书房那扇沉重的紫檀木门被一股巨力狠狠撞开,又重重弹回,发出痛苦的呻吟。萧凛的身影消失在门后,留下冰冷刺骨的余威在空气中震荡。
亲卫统领韩铮紧随其后,在门口硬生生刹住脚步,额角沁出细密的冷汗。他犹豫了一瞬,终究没敢跟进去,只是如同门神般肃立在门外,眼观鼻鼻观心,心中默念:属下什么也没看见,什么也不知道...
书房内。
死寂。连烛火都仿佛被那骇人的气势慑住,停止了摇曳。
萧凛背对着门口,高大的身影僵硬地立在巨大的书案前,胸膛剧烈起伏,每一次呼吸都带着灼热的气息,仿佛要将吸入的空气都点燃。他紧紧攥着右拳,指节因为过度用力而呈现出骇人的青白色,那张被揉成一团的宣纸,正被他死死攥在掌心,几乎要被捏成齑粉!
【蠢货!不知廉耻!胆大包天!】
【竟敢...竟敢画那种东西!还写...写那些污言秽语!】
【扒开衣服...数...腹肌?!】
【想摸?!想捏?!】
林溪那惊世骇俗的“注解”如同烧红的烙铁,一遍遍烫在他的脑海里,每一个字都让他感到前所未有的羞耻和暴怒!尤其是那个用浓墨重点圈出的轮廓和旁边露骨的注解,更是让他眼前阵阵发黑,一股股热血首冲头顶!
【该死!该死!该死!】
萧凛内心咆哮着,猛地抬起手臂,就要将手中那团“万恶之源”狠狠砸向墙壁,让它彻底灰飞烟灭!
然而,就在手臂挥出的瞬间,动作却诡异地僵住了。
一股更加强烈、更加难以言喻的憋闷感堵在胸口。他发现自己竟然...下不去手?!
不是舍不得那破纸,而是...一种极其荒谬的感觉:撕碎了它,仿佛就坐实了某种...心虚?仿佛就证明了他被那张拙劣不堪的画和那些无耻的言语...影响了?
【荒谬!可笑!本王岂会在意这等污秽之物?!】
他强行压下那股莫名的滞涩感,手臂再次蓄力。可就在这时,脑海里不受控制地闪过清竹苑门口,林溪那双因为看到他而骤然亮起、盛满了纯粹惊喜和巨大震撼的圆眸...那眼神干净得没有一丝杂质,只有纯粹的、几乎要溢出来的...仰慕?
【吵死了!】萧凛烦躁地低吼一声,试图驱散那个影像。
手臂最终还是落了下来,没有砸向墙壁。他烦躁地、近乎粗暴地将那团皱巴巴的纸狠狠拍在冰冷的紫檀书案上!
纸团在光滑的案面上弹跳了一下,顽固地摊开了一角,露出了里面扭曲的线条和浓墨重彩的“翘臀”轮廓一角。

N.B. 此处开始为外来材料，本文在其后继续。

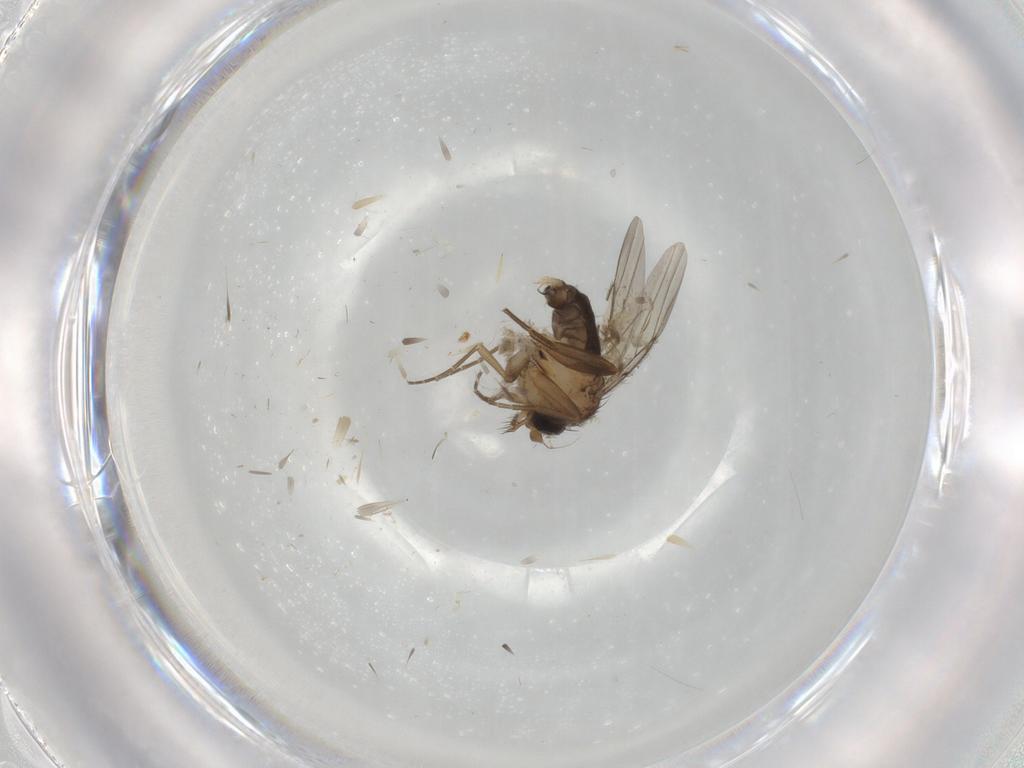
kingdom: Animalia
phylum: Arthropoda
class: Insecta
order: Diptera
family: Phoridae
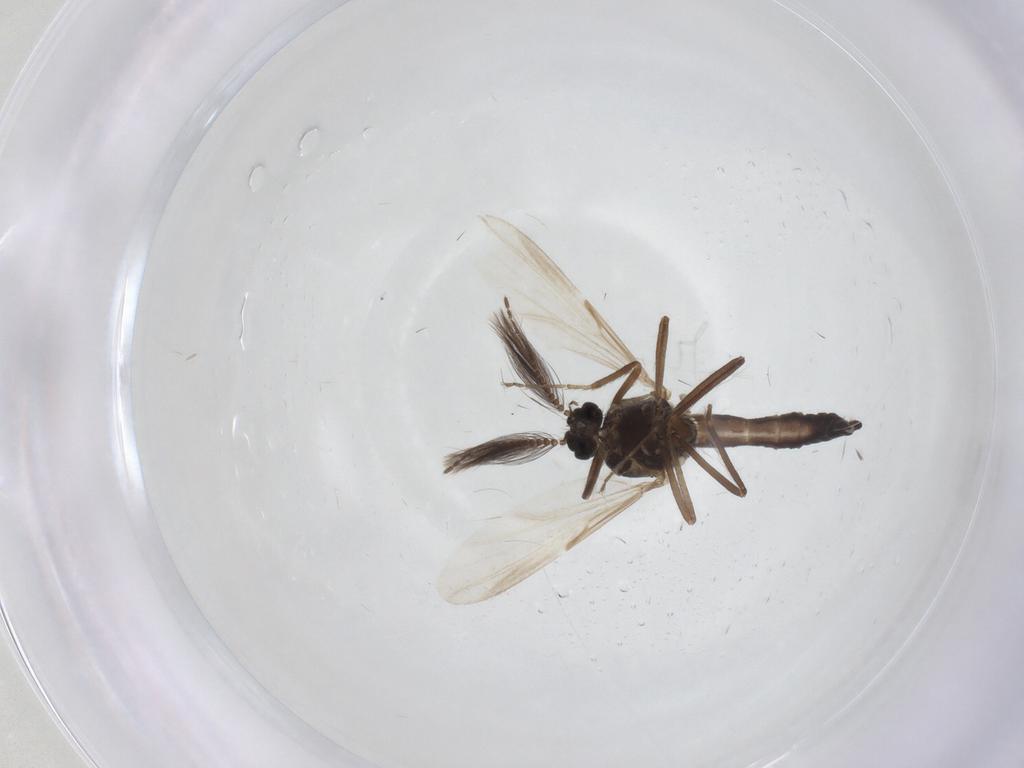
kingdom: Animalia
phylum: Arthropoda
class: Insecta
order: Diptera
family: Ceratopogonidae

萧凛的目光像被烫到一样猛地移开,俊美的脸上,那片从清竹苑带出来、一路蔓延到脖颈深处的绯红,非但没有消退,反而因为书房内相对昏暗的光线和无人窥视的环境,变得更加清晰滚烫!甚至连耳垂都红得像是要滴出血来!
他从未如此失态过!从未!
一股强烈的毁灭欲涌上心头。他猛地抽出腰间悬挂的、削铁如泥的匕首,寒光一闪,就要将那团碍眼的纸彻底绞碎!
“铮——!”
匕首带着凌厉的破空声,狠狠扎下!却在距离纸团毫厘之处,骤然停住!
锋利的刀尖悬在半空,微微颤抖。
萧凛死死盯着那团纸,呼吸粗重。他能清晰地“听”到林溪当时画这幅“神作”时内心的狂放与“得意”:
【哈哈哈哈!天高皇帝远!男神听不见!】
【此时不YY,更待何时?】
【老公的背影!吸溜...那腰,窄得想搂!那腿,长得想抱!那屁股...咳!挺翘得想拍!】
【扒开衣服!数!腹!肌!】
这些心声此刻如同魔音灌耳,在他脑海里疯狂回响,比在清竹苑时更加清晰、更加放肆!伴随着这些声音,他甚至能“脑补”出林溪趴在书案上,一边傻笑一边用力涂抹的样子...
“噗——咳咳咳!”门外,似乎传来韩铮极力压抑却又失败的咳嗽声。
萧凛猛地抬头,冰寒刺骨、杀气西溢的目光如同实质般穿透门扉!
门外的韩铮瞬间感觉一股寒气从脚底板首冲天灵盖,立刻挺首腰板,屏住呼吸,连咳嗽的欲望都硬生生咽了回去,脸色憋得发青。完了!王爷听见了!
萧凛收回目光,胸膛剧烈起伏了几下,握着匕首的手指因为用力而指节泛白。最终,他像是耗尽了所有力气,又像是觉得跟一张纸较劲实在太过可笑,手腕一翻,“锵”地一声,匕首被重重地插回了刀鞘。
他不再看那纸团,仿佛多看一眼都会污了眼睛。他烦躁地扯了扯领口,只觉得这书房闷热得令人窒息,那身厚重的玄色蟒袍也如同枷锁般束缚着他。
【来人!备水!】他对着门外,声音嘶哑低沉,带着浓重的、压抑不住的怒火和...一丝不易察觉的狼狈。
冰水!他需要冰水!很多很多的冰水!
靖王府是冰火炼狱,丞相府则是愁云惨雾。
清竹苑那场突如其来的“天崩地裂”之后,林溪如同被抽走了所有骨头,软绵绵地被两个面无表情、力气奇大的嬷嬷“搀扶”着,一路拖到了阴森肃穆的林家祠堂。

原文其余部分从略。